**TASK ITEM:** Output every entry exactly as it appears.

[Opening ENTRIES PROVIDED section]

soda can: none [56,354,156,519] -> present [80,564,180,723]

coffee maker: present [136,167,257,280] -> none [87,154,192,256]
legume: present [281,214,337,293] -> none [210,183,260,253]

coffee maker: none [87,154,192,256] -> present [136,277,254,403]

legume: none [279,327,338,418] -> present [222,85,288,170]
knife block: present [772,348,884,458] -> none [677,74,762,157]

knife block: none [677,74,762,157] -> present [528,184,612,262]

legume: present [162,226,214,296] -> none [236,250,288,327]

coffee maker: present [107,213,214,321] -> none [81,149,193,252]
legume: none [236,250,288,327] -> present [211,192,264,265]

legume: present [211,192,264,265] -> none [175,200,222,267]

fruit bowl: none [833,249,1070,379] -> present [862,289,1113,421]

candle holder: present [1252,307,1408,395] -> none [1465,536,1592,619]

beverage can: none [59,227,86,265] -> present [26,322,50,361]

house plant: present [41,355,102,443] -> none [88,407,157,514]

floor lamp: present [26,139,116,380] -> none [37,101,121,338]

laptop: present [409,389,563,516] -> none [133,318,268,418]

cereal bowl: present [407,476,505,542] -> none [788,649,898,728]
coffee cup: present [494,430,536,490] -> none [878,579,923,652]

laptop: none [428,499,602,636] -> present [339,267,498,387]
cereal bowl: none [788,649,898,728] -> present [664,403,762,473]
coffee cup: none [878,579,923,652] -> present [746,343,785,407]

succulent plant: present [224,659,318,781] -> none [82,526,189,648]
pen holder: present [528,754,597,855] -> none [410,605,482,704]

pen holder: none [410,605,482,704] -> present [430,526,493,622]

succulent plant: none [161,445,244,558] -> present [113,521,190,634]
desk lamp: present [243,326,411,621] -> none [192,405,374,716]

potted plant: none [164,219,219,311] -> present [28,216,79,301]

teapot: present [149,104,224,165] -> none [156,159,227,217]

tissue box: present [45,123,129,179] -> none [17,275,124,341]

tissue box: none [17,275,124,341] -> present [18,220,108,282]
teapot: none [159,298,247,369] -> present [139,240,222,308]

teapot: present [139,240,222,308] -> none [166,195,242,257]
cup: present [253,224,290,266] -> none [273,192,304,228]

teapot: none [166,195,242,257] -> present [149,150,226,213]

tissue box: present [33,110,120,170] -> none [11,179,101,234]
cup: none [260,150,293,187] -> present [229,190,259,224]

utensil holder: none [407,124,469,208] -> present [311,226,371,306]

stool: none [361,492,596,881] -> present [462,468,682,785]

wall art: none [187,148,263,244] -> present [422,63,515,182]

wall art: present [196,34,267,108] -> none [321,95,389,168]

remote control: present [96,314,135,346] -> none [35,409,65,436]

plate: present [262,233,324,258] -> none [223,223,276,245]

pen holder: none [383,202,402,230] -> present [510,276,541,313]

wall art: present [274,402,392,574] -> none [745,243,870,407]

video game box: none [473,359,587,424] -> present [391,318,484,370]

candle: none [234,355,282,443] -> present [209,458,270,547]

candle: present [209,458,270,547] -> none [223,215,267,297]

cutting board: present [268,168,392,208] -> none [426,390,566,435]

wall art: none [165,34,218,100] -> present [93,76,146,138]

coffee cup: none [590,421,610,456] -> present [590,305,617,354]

[Closing ENTRIES PROVIDED section]

**TASK SOLUTION:**
soda can: none [56,354,156,519] -> present [80,564,180,723]

coffee maker: present [136,167,257,280] -> none [87,154,192,256]
legume: present [281,214,337,293] -> none [210,183,260,253]

coffee maker: none [87,154,192,256] -> present [136,277,254,403]

legume: none [279,327,338,418] -> present [222,85,288,170]
knife block: present [772,348,884,458] -> none [677,74,762,157]

knife block: none [677,74,762,157] -> present [528,184,612,262]

legume: present [162,226,214,296] -> none [236,250,288,327]

coffee maker: present [107,213,214,321] -> none [81,149,193,252]
legume: none [236,250,288,327] -> present [211,192,264,265]

legume: present [211,192,264,265] -> none [175,200,222,267]

fruit bowl: none [833,249,1070,379] -> present [862,289,1113,421]

candle holder: present [1252,307,1408,395] -> none [1465,536,1592,619]

beverage can: none [59,227,86,265] -> present [26,322,50,361]

house plant: present [41,355,102,443] -> none [88,407,157,514]

floor lamp: present [26,139,116,380] -> none [37,101,121,338]

laptop: present [409,389,563,516] -> none [133,318,268,418]

cereal bowl: present [407,476,505,542] -> none [788,649,898,728]
coffee cup: present [494,430,536,490] -> none [878,579,923,652]

laptop: none [428,499,602,636] -> present [339,267,498,387]
cereal bowl: none [788,649,898,728] -> present [664,403,762,473]
coffee cup: none [878,579,923,652] -> present [746,343,785,407]

succulent plant: present [224,659,318,781] -> none [82,526,189,648]
pen holder: present [528,754,597,855] -> none [410,605,482,704]

pen holder: none [410,605,482,704] -> present [430,526,493,622]

succulent plant: none [161,445,244,558] -> present [113,521,190,634]
desk lamp: present [243,326,411,621] -> none [192,405,374,716]

potted plant: none [164,219,219,311] -> present [28,216,79,301]

teapot: present [149,104,224,165] -> none [156,159,227,217]

tissue box: present [45,123,129,179] -> none [17,275,124,341]

tissue box: none [17,275,124,341] -> present [18,220,108,282]
teapot: none [159,298,247,369] -> present [139,240,222,308]

teapot: present [139,240,222,308] -> none [166,195,242,257]
cup: present [253,224,290,266] -> none [273,192,304,228]

teapot: none [166,195,242,257] -> present [149,150,226,213]

tissue box: present [33,110,120,170] -> none [11,179,101,234]
cup: none [260,150,293,187] -> present [229,190,259,224]

utensil holder: none [407,124,469,208] -> present [311,226,371,306]

stool: none [361,492,596,881] -> present [462,468,682,785]

wall art: none [187,148,263,244] -> present [422,63,515,182]

wall art: present [196,34,267,108] -> none [321,95,389,168]

remote control: present [96,314,135,346] -> none [35,409,65,436]

plate: present [262,233,324,258] -> none [223,223,276,245]

pen holder: none [383,202,402,230] -> present [510,276,541,313]

wall art: present [274,402,392,574] -> none [745,243,870,407]

video game box: none [473,359,587,424] -> present [391,318,484,370]

candle: none [234,355,282,443] -> present [209,458,270,547]

candle: present [209,458,270,547] -> none [223,215,267,297]

cutting board: present [268,168,392,208] -> none [426,390,566,435]

wall art: none [165,34,218,100] -> present [93,76,146,138]

coffee cup: none [590,421,610,456] -> present [590,305,617,354]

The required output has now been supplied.